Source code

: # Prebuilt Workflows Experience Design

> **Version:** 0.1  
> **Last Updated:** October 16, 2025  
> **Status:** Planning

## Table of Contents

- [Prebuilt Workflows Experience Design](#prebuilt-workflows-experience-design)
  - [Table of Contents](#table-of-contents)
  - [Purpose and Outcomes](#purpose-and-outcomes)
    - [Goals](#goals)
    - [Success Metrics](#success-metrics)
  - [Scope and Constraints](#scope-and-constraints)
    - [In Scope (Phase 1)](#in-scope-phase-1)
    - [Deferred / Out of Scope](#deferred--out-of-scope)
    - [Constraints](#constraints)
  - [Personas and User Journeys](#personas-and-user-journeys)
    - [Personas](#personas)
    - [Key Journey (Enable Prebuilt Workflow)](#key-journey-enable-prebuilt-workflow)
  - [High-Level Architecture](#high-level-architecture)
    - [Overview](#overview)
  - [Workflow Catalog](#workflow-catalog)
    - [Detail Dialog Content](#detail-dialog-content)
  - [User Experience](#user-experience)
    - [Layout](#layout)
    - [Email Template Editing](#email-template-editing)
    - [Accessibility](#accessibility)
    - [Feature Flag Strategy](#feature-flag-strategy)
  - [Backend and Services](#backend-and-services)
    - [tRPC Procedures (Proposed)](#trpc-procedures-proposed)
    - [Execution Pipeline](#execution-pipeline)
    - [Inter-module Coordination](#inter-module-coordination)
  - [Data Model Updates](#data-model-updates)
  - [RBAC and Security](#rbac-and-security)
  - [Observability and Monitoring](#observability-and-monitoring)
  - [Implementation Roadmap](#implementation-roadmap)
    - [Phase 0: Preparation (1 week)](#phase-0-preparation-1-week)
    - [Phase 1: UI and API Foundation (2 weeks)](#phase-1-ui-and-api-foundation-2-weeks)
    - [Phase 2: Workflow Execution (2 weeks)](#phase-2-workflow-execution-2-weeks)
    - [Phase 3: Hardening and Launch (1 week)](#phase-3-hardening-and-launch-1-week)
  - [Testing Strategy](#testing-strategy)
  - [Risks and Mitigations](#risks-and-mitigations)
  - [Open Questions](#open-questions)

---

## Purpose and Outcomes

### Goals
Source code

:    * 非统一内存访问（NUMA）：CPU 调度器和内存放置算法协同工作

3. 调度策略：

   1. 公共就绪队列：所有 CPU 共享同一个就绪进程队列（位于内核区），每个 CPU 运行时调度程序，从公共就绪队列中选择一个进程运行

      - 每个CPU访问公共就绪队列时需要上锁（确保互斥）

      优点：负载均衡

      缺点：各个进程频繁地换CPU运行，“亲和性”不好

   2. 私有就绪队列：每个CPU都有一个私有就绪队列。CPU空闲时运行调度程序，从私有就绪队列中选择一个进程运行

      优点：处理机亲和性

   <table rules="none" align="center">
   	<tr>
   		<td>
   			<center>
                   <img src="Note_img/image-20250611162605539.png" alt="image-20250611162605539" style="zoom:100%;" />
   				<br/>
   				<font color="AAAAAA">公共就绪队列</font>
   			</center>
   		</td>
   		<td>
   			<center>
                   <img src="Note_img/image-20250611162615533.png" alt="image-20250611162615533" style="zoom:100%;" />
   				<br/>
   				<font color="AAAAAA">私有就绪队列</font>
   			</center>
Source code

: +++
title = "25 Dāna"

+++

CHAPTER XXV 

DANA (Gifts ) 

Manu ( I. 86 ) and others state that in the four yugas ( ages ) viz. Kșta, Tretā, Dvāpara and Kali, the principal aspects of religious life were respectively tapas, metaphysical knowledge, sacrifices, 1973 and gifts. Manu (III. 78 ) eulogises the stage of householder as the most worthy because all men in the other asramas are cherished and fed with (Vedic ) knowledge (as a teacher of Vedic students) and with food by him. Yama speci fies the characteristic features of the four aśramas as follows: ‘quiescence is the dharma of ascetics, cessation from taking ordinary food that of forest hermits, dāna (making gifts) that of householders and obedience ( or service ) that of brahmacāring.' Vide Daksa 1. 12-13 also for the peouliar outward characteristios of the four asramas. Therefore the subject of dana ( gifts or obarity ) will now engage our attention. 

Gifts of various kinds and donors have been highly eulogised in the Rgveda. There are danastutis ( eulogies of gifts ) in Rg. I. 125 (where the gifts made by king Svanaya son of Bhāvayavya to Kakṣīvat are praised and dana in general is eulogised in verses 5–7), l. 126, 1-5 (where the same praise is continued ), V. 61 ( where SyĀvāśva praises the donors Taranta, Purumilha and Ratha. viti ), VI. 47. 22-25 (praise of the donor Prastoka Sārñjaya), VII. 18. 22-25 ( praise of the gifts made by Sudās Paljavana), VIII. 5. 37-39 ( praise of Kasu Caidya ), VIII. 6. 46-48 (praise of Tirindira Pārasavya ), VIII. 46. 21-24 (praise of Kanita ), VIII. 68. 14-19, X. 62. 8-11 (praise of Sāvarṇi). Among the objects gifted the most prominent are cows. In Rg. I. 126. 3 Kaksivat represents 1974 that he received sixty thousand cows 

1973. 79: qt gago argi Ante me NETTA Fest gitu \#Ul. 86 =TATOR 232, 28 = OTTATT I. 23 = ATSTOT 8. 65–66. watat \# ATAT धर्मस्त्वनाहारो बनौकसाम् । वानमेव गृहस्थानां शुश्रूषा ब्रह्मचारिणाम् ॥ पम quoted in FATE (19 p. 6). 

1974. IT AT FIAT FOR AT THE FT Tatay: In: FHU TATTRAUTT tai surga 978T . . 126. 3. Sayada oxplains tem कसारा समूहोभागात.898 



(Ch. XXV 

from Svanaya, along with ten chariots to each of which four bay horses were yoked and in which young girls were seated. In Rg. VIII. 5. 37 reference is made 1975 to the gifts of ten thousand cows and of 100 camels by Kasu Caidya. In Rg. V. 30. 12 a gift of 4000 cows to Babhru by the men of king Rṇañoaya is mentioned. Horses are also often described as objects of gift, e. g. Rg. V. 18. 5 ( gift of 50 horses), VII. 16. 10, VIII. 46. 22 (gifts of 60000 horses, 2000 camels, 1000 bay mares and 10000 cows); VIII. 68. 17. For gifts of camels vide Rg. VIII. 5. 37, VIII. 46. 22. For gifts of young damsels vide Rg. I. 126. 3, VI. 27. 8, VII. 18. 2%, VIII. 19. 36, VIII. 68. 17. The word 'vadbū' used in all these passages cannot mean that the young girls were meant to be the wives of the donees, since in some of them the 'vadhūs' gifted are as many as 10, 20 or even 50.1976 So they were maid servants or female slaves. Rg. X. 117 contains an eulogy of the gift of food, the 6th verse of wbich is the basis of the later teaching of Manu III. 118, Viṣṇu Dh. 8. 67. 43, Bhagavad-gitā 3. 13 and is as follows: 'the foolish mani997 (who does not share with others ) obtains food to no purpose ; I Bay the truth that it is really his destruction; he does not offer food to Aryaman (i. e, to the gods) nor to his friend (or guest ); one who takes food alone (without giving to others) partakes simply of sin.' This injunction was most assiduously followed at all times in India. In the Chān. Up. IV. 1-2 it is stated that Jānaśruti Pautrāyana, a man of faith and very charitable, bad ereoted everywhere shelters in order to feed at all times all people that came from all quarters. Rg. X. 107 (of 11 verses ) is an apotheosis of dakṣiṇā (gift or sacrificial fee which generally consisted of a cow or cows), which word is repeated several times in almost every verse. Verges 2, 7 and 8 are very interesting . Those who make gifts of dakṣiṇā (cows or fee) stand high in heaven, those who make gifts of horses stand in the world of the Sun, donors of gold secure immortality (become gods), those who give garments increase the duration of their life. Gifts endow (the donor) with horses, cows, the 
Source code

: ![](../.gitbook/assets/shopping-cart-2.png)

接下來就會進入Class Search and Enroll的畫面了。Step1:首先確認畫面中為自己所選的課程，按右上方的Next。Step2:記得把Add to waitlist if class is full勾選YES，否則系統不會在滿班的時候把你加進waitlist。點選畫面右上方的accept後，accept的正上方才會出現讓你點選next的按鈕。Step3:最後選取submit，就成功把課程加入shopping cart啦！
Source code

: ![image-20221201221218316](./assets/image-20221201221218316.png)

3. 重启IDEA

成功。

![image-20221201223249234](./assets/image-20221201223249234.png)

····················

Copy exactly the lines that run from the first line of the data to the line containing "- [tRPC Procedures", please, with both ends included and nothing else.

Solution
Source code

: # Prebuilt Workflows Experience Design

> **Version:** 0.1  
> **Last Updated:** October 16, 2025  
> **Status:** Planning

## Table of Contents

- [Prebuilt Workflows Experience Design](#prebuilt-workflows-experience-design)
  - [Table of Contents](#table-of-contents)
  - [Purpose and Outcomes](#purpose-and-outcomes)
    - [Goals](#goals)
    - [Success Metrics](#success-metrics)
  - [Scope and Constraints](#scope-and-constraints)
    - [In Scope (Phase 1)](#in-scope-phase-1)
    - [Deferred / Out of Scope](#deferred--out-of-scope)
    - [Constraints](#constraints)
  - [Personas and User Journeys](#personas-and-user-journeys)
    - [Personas](#personas)
    - [Key Journey (Enable Prebuilt Workflow)](#key-journey-enable-prebuilt-workflow)
  - [High-Level Architecture](#high-level-architecture)
    - [Overview](#overview)
  - [Workflow Catalog](#workflow-catalog)
    - [Detail Dialog Content](#detail-dialog-content)
  - [User Experience](#user-experience)
    - [Layout](#layout)
    - [Email Template Editing](#email-template-editing)
    - [Accessibility](#accessibility)
    - [Feature Flag Strategy](#feature-flag-strategy)
  - [Backend and Services](#backend-and-services)
    - [tRPC Procedures (Proposed)](#trpc-procedures-proposed)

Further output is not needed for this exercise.